Berdasarkan keterangan yang disampaikan kepada wartawan, dana sebesar Rp400.000.000 (empat ratus juta rupiah) dan Rp1.080.000.000 (satu miliar delapan puluh juta rupiah) disebut telah ditransfer pada 20 Desember 2024 ke rekening atas nama yang bersangkutan. Dana tersebut berasal dari hasil penjualan sebidang tanah seluas 154 meter persegi di kawasan Kebayoran Baru, Jakarta Selatan.

Ahli waris menyatakan bahwa surat kuasa kepada yang bersangkutan telah dicabut secara tertulis dan bermaterai. Dengan pencabutan tersebut, segala tindakan yang mengatasnamakan ahli waris setelah tanggal pencabutan dinilai tidak lagi memiliki kewenangan hukum.

Atas persoalan ini, pihak ahli waris memastikan akan menempuh upaya hukum baik melalui jalur pidana maupun perdata. Langkah tersebut mencakup pelaporan kepada aparat penegak hukum serta pengajuan gugatan perdata untuk menguji dan memastikan tanggung jawab hukum para pihak yang terlibat.

Selain itu, pengaduan etik juga akan diajukan kepada organisasi advokat tempat yang bersangkutan bernaung, termasuk Dewan Kehormatan Perhimpunan Advokat Indonesia (PERADI), sesuai mekanisme yang berlaku.

Muhammad Sidik menegaskan bahwa seluruh dokumen pendukung telah disiapkan untuk kepentingan pembuktian, antara lain surat kuasa, surat keterangan ahli waris, bukti transfer, serta dokumen kepemilikan aset.

“Seluruh persoalan akan kami tempuh melalui mekanisme hukum yang sah.
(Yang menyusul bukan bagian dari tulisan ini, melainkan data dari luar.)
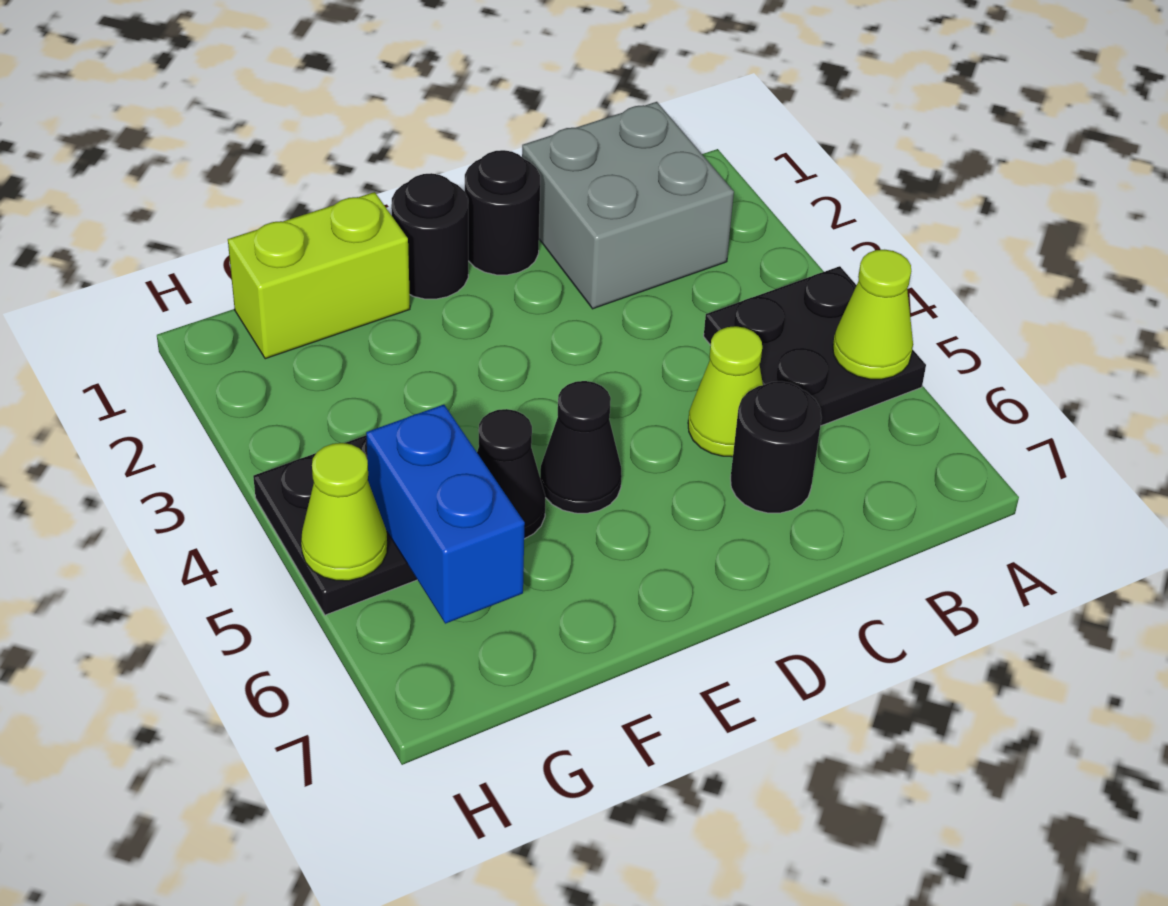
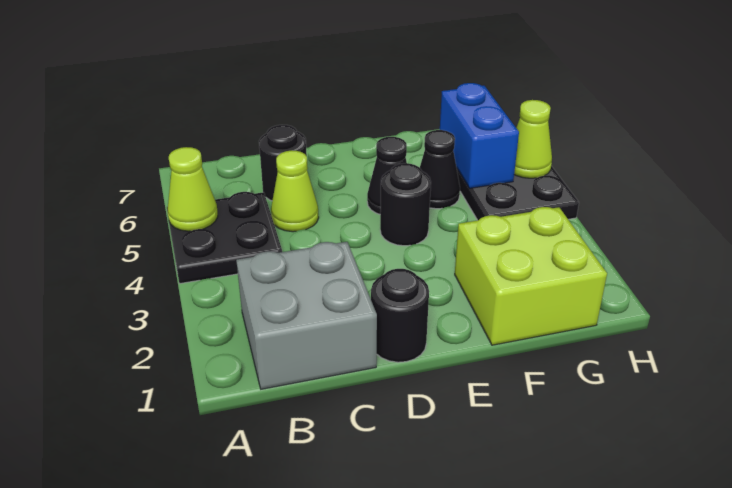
black 1x1 round brick [391,173,468,299] -> black 1x1 round brick moved to [380,163,431,246]
lime 1x2 brick [228,192,410,359] -> lime 2x2 brick [455,207,607,345]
Kami tetap menghormati hak setiap pihak untuk memberikan klarifikasi sesuai ketentuan yang berlaku,” ujarnya.

Tim redaksi telah berupaya menghubungi pihak yang disebutkan untuk memperoleh konfirmasi. Hingga berita ini diterbitkan, belum diperoleh tanggapan. Pihak terkait tetap memiliki hak jawab dan hak klarifikasi sebagaimana diatur dalam Undang-Undang Nomor 40 Tahun 1999 tentang Pers.